## [TASK TO CARRY OUT]
Your task is to copy the lines of the data below from the line holding "Rufen Sie an unter" through the line holding "sejumlah pesan penting", inclusive, exactly and with nothing added.

*** DATA SUPPLIED Section Begins ***

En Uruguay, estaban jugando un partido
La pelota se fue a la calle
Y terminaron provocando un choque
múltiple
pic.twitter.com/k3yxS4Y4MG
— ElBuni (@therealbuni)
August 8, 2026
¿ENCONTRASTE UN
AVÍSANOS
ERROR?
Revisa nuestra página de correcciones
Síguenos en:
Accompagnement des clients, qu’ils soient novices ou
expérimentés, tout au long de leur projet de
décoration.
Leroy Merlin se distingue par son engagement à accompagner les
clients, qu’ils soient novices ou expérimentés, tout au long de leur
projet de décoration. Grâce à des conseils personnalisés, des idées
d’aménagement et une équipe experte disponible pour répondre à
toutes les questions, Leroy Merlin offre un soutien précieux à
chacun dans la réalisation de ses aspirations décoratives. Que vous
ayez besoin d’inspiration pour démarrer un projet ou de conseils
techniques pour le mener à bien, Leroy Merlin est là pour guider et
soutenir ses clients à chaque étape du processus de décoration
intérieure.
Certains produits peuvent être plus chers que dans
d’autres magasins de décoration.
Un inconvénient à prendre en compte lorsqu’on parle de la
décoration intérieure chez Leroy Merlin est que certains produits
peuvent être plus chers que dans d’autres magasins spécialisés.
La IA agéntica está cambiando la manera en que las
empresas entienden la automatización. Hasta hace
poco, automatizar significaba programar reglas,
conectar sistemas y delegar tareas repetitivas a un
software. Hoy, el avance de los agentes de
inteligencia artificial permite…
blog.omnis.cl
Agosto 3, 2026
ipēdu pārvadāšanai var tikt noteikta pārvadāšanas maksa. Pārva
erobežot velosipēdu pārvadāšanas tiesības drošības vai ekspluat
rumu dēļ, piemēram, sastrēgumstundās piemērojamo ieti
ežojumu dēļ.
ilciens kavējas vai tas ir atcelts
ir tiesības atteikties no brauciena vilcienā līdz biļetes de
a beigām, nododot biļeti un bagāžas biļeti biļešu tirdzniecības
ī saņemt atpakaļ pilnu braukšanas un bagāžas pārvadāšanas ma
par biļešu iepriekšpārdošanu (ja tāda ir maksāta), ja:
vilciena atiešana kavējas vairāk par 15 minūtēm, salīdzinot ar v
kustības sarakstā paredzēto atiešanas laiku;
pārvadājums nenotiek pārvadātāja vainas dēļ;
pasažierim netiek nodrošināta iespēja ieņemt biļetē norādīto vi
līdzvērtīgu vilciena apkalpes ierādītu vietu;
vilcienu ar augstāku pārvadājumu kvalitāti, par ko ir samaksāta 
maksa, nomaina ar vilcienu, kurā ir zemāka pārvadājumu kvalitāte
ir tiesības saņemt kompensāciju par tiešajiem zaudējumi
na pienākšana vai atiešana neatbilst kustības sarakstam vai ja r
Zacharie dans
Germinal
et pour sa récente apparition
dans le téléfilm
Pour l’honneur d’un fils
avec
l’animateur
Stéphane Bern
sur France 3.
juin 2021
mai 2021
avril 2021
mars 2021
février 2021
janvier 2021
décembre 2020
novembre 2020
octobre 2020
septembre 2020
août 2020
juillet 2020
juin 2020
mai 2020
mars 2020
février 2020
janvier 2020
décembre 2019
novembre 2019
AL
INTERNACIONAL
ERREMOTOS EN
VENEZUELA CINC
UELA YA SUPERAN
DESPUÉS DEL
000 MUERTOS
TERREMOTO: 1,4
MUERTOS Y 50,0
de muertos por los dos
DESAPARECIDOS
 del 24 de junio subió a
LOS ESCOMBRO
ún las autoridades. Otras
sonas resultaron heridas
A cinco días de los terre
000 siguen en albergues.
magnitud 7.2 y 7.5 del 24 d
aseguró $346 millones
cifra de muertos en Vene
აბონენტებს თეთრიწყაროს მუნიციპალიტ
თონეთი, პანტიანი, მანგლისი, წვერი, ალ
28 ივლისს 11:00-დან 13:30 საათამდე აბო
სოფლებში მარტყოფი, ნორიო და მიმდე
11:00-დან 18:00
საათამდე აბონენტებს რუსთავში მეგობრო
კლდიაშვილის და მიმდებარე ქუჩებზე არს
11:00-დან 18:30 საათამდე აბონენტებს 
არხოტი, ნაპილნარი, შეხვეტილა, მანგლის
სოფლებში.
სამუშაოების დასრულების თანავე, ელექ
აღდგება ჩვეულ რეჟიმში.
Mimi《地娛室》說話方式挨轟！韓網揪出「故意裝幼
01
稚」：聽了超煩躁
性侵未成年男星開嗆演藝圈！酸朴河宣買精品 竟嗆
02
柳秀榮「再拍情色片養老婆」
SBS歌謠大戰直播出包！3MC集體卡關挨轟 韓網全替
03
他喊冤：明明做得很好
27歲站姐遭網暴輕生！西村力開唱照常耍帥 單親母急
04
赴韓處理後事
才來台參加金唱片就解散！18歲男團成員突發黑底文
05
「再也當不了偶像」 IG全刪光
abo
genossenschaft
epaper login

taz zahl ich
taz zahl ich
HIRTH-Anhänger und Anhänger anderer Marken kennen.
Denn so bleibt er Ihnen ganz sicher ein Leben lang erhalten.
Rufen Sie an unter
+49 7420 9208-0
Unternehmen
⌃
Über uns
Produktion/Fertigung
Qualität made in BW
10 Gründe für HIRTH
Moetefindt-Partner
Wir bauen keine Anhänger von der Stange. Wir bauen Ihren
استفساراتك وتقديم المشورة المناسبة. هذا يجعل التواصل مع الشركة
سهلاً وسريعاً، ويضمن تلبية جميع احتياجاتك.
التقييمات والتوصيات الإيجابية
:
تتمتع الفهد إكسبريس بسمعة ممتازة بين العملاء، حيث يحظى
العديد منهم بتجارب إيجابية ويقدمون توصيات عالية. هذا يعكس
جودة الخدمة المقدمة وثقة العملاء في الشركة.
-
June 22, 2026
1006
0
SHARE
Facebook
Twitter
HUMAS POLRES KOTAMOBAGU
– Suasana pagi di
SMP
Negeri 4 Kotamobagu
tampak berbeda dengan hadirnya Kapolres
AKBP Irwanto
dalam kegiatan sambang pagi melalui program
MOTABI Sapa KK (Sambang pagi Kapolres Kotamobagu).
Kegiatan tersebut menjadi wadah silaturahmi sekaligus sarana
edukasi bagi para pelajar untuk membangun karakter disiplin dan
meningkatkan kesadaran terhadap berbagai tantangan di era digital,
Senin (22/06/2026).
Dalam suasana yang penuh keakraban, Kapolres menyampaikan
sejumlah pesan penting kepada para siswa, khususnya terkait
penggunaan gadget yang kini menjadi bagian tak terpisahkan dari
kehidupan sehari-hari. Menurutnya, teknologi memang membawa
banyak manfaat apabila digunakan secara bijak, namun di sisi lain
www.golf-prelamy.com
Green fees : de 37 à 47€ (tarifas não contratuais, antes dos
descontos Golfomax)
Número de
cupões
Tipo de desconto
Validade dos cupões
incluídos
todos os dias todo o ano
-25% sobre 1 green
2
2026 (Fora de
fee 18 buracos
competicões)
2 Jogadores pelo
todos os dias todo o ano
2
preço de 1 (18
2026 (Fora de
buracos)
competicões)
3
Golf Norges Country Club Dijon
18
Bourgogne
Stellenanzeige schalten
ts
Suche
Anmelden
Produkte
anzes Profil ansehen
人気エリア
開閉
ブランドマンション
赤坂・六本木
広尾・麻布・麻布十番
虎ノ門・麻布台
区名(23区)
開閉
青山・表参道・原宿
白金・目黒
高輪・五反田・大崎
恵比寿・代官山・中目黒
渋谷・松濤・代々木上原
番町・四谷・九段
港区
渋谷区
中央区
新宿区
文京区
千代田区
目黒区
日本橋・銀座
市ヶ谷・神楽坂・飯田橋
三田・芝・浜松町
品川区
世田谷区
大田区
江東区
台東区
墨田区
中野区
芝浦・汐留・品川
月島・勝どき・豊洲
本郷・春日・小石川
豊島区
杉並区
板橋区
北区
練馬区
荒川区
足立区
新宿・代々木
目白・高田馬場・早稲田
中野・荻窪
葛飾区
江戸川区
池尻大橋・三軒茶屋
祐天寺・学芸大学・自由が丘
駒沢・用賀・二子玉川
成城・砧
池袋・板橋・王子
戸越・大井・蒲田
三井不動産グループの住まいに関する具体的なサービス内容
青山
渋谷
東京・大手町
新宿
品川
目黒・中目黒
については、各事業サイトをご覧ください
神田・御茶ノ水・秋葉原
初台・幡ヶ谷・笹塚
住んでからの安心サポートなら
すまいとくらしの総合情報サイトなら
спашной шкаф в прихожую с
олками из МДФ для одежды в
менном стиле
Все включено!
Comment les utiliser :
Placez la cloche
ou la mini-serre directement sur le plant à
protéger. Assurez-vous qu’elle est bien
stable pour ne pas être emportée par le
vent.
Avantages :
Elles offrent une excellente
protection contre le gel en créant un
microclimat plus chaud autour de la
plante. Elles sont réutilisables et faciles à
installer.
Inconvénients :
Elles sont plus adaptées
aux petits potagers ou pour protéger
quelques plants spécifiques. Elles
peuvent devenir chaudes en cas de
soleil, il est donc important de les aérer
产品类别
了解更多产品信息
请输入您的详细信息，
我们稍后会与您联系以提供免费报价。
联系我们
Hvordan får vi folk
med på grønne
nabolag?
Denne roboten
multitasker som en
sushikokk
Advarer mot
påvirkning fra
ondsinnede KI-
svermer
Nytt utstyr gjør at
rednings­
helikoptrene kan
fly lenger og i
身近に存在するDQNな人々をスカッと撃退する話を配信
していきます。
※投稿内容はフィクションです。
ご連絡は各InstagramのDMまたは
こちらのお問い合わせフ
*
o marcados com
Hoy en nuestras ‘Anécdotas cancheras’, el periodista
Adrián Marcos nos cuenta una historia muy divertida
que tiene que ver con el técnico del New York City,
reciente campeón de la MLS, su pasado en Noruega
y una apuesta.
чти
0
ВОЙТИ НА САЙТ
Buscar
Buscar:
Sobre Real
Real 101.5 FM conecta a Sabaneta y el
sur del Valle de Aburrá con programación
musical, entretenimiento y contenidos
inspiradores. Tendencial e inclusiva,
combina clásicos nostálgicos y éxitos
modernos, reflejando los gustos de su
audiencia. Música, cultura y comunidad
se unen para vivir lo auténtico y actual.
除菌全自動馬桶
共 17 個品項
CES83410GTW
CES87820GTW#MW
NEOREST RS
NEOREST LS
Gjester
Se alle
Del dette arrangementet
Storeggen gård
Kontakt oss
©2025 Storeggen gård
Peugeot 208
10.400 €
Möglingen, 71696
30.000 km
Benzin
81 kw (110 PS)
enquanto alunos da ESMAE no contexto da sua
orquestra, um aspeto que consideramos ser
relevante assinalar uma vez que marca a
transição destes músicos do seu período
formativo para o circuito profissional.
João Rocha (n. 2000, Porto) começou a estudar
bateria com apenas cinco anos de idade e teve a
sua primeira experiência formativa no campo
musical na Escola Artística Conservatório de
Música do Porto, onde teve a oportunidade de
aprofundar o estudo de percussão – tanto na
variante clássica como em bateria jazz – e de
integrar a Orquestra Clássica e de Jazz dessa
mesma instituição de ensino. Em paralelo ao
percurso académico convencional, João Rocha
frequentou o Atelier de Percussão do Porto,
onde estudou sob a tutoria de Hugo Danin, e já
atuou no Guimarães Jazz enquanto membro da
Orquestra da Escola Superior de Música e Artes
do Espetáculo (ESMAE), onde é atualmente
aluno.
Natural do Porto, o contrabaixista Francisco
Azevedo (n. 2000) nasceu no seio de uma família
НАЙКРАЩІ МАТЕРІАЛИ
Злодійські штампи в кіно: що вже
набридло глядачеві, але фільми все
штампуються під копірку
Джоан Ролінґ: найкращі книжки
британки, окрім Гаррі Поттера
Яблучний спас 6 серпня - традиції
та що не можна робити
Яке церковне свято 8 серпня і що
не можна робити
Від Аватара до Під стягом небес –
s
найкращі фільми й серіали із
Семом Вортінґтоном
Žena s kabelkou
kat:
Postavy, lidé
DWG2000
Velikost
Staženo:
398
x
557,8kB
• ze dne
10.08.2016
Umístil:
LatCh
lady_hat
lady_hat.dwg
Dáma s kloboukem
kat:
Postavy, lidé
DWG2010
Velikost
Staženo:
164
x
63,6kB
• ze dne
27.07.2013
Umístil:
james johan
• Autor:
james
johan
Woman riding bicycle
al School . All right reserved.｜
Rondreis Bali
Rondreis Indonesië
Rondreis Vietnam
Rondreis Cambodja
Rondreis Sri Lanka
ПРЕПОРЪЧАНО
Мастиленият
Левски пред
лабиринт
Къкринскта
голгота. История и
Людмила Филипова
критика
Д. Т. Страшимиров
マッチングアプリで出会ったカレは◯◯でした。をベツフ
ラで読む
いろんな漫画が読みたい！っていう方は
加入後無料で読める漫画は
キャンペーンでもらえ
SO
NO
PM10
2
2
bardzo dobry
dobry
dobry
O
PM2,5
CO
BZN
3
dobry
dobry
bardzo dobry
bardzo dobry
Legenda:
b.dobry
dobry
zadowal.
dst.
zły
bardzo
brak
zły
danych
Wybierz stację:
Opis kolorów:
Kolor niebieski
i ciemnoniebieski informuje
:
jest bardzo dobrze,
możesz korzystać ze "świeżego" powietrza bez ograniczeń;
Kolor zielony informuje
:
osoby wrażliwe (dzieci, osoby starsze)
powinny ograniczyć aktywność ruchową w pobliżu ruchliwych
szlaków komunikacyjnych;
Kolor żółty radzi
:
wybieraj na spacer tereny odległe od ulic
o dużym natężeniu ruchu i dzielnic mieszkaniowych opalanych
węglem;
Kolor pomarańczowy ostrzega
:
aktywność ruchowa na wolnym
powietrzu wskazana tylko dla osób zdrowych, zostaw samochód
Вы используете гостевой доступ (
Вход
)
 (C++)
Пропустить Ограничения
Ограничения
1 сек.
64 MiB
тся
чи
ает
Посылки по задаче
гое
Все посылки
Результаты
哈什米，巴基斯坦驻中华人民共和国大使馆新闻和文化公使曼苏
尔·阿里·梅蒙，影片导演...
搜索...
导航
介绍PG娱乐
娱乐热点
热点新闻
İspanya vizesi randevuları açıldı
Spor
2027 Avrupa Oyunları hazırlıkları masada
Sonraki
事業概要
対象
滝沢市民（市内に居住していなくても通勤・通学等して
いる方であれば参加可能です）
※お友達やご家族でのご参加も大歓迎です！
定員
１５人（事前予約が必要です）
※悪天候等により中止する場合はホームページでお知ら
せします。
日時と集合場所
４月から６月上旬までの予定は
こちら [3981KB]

*** DATA SUPPLIED Section Ends ***

## [WORKED SOLUTION]
Rufen Sie an unter
+49 7420 9208-0
Unternehmen
⌃
Über uns
Produktion/Fertigung
Qualität made in BW
10 Gründe für HIRTH
Moetefindt-Partner
Wir bauen keine Anhänger von der Stange. Wir bauen Ihren
استفساراتك وتقديم المشورة المناسبة. هذا يجعل التواصل مع الشركة
سهلاً وسريعاً، ويضمن تلبية جميع احتياجاتك.
التقييمات والتوصيات الإيجابية
:
تتمتع الفهد إكسبريس بسمعة ممتازة بين العملاء، حيث يحظى
العديد منهم بتجارب إيجابية ويقدمون توصيات عالية. هذا يعكس
جودة الخدمة المقدمة وثقة العملاء في الشركة.
-
June 22, 2026
1006
0
SHARE
Facebook
Twitter
HUMAS POLRES KOTAMOBAGU
– Suasana pagi di
SMP
Negeri 4 Kotamobagu
tampak berbeda dengan hadirnya Kapolres
AKBP Irwanto
dalam kegiatan sambang pagi melalui program
MOTABI Sapa KK (Sambang pagi Kapolres Kotamobagu).
Kegiatan tersebut menjadi wadah silaturahmi sekaligus sarana
edukasi bagi para pelajar untuk membangun karakter disiplin dan
meningkatkan kesadaran terhadap berbagai tantangan di era digital,
Senin (22/06/2026).
Dalam suasana yang penuh keakraban, Kapolres menyampaikan
sejumlah pesan penting kepada para siswa, khususnya terkait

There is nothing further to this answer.